# Texto de leitura
•••

Essa é uma das piadas preferidas do realizador sobre a sua cinematografia, composta por vezes por obras duríssimas de apreciar: “os meus filmes são mais fáceis de fazer do que assistir”. Garante ele que se diverte, assim como a equipa, a fazê-los, mas para o espectador fica o lado perturbador, incómodo. “Eu não me envolvo muito, senão os meus filmes tornariam-se telenovelas insuportáveis”, disse ele ao The Guardian. Mas muito fácil também não será, a julgar por um comentário de Trintignant na conferência de imprensa no Festival de Cannes, dizendo que Haneke é tão rigoroso que até dirigiu o pombo que aparece no final do filme!

Já o ponto de partida para “Amour” foi uma situação familiar, que levou o cineasta a perguntar-se: "Como é lidar com o sofrimento de alguém que amamos? Foi assim que comecei a escrever o filme".

Retornando da Reforma
Desde o início, o realizador/argumentista tinha o nome de Trintignant, por quem nutria imensa admiração, para o papel, de tal forma que a sua presença era quase determinante para o projeto tomar forma. Ocorre que o ator já se tinha retirado do cinema há 14 anos quando, após entrar em "Quem Me Amar Irá de Comboio”, de Patrice Chéreau, anunciou que iria dedicar-se ao teatro. Apesar disto, aceitou ler o argumento e ficou impressionado com a força e a intensidade do mesmo.


Já Riva concorreu com várias outras colegas que tinham idade para desempenhar a personagem. Acabou por ser escolhida porque, segundo o realizador declarou numa conferência de imprensa, "para além de ser um grande atriz, fazia um par perfeito com Trintignant”. E no The Guardian completou: “São dois grandes atores que vão para além da atuação, pois sabem que eles próprios podem estar enfrentando os mesmos problemas num futuro próximo”.


Para além do mais, chama a atenção para dois dos mais emblemáticos filmes dos atores darem destaque à sua aparência, caso de Riva com “Hiroshima Mon Amour” e Trintignant para “…E Deus Criou a Mulher”. Agora é “alarmante” vê-los na fragilidade da velhice…

Os Atores
O filme trabalha com dois nomes históricos do cinema francês e mundial. Jean Louis-Trintignant atingiu o sucesso com “…E Deus Criou a Mulher”, clássico de Roger Vadim que também tornou Brigitte Bardot num ícone. Ele venceu o prémio de melhor ator em Berlim por «L'homme qui ment» (1968), e em Cannes por "Z - Orgia do Poder".

Emmanuelle Riva estreou-se já num clássico, “Hiroshima Mon Amour”, de Alain Resnais, em 1959 e, três anos depois, venceu o prémio máximo no Festival de Veneza, com “Thérèse Desqueyroux”. Este ano passou pelos ecrãs nacionais com “O Verão do Skylab”, de Julie Delpy.

•••

# Conjunto de entradas
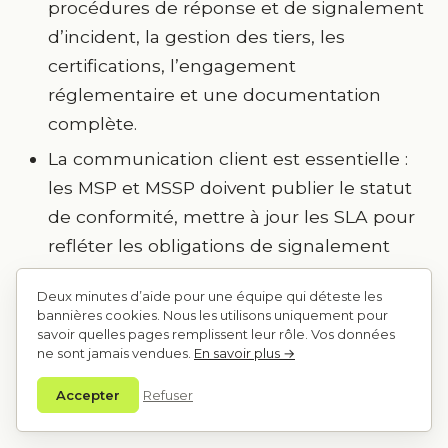
procédures de réponse et de signalement
d’incident, la gestion des tiers, les
certifications, l’engagement
réglementaire et une documentation
complète.
La communication client est essentielle :
les MSP et MSSP doivent publier le statut
de conformité, mettre à jour les SLA pour
refléter les obligations de signalement
d’incident, fournir des preuves d’audit et
Deux minutes d’aide pour une équipe qui déteste les
clarifier les responsabilités en cas
bannières cookies. Nous les utilisons uniquement pour
d’incident.
savoir quelles pages remplissent leur rôle. Vos données
ne sont jamais vendues.
En savoir plus →
Accepter
Refuser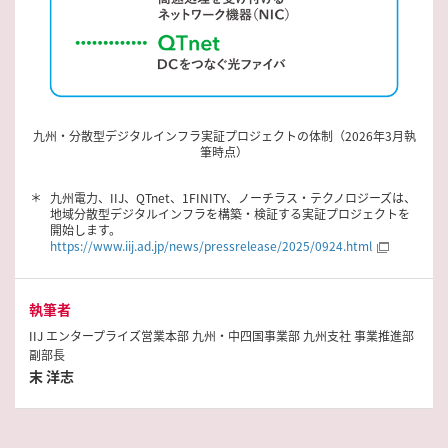
九州・分散型デジタルインフラ実証プロジェクトの体制（2026年3月執
筆時点）
＊
九州電力、IIJ、QTnet、1FINITY、ノーチラス・テクノロジーズは、
地域分散型デジタルインフラを構築・検証する実証プロジェクトを
開始します。
https://www.iij.ad.jp/news/pressrelease/2025/0924.html
執筆者
IIJ エンタープライズ営業本部 九州・中四国事業部 九州支社 事業推進部
副部長
末 洋志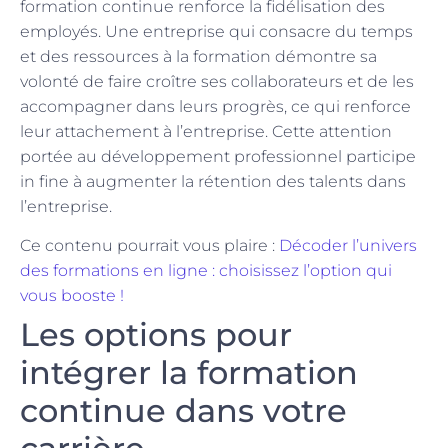
formation continue renforce la fidélisation des
employés. Une entreprise qui consacre du temps
et des ressources à la formation démontre sa
volonté de faire croître ses collaborateurs et de les
accompagner dans leurs progrès, ce qui renforce
leur attachement à l’entreprise. Cette attention
portée au développement professionnel participe
in fine à augmenter la rétention des talents dans
l’entreprise.
Ce contenu pourrait vous plaire :
Décoder l’univers
des formations en ligne : choisissez l’option qui
vous booste !
Les options pour
intégrer la formation
continue dans votre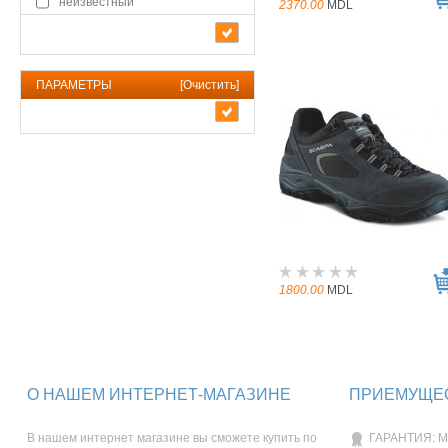
неизвестный
2370.00
MDL
ПАРАМЕТРЫ
[
Очистить
]
1800.00
MDL
О НАШЕМ ИНТЕРНЕТ-МАГАЗИНЕ
ПРИЕМУЩЕС
В нашем интернет магазине вы сможете купить по
ГАРАНТИЯ: М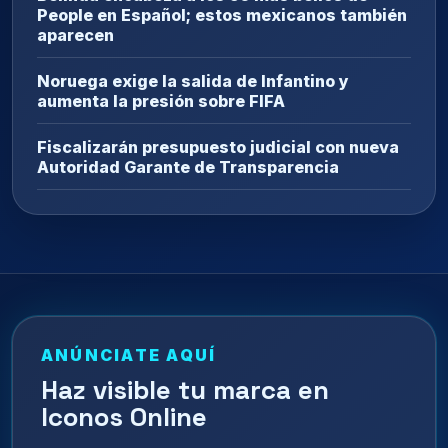
People en Español; estos mexicanos también
aparecen
Noruega exige la salida de Infantino y
aumenta la presión sobre FIFA
Fiscalizarán presupuesto judicial con nueva
Autoridad Garante de Transparencia
ANÚNCIATE AQUÍ
Haz visible tu marca en
Iconos Online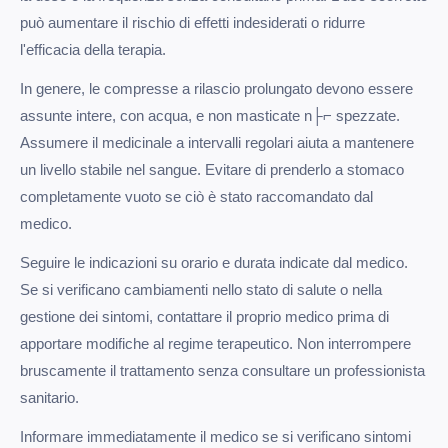
può aumentare il rischio di effetti indesiderati o ridurre
l'efficacia della terapia.
In genere, le compresse a rilascio prolungato devono essere
assunte intere, con acqua, e non masticate n├⌐ spezzate.
Assumere il medicinale a intervalli regolari aiuta a mantenere
un livello stabile nel sangue. Evitare di prenderlo a stomaco
completamente vuoto se ciò è stato raccomandato dal
medico.
Seguire le indicazioni su orario e durata indicate dal medico.
Se si verificano cambiamenti nello stato di salute o nella
gestione dei sintomi, contattare il proprio medico prima di
apportare modifiche al regime terapeutico. Non interrompere
bruscamente il trattamento senza consultare un professionista
sanitario.
Informare immediatamente il medico se si verificano sintomi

•••

Enumere todos os realizadores de cinema referidos no texto de leitura, escrevendo cada nome como surge no texto.

Haneke, Patrice Chéreau, Roger Vadim, Alain Resnais, Julie Delpy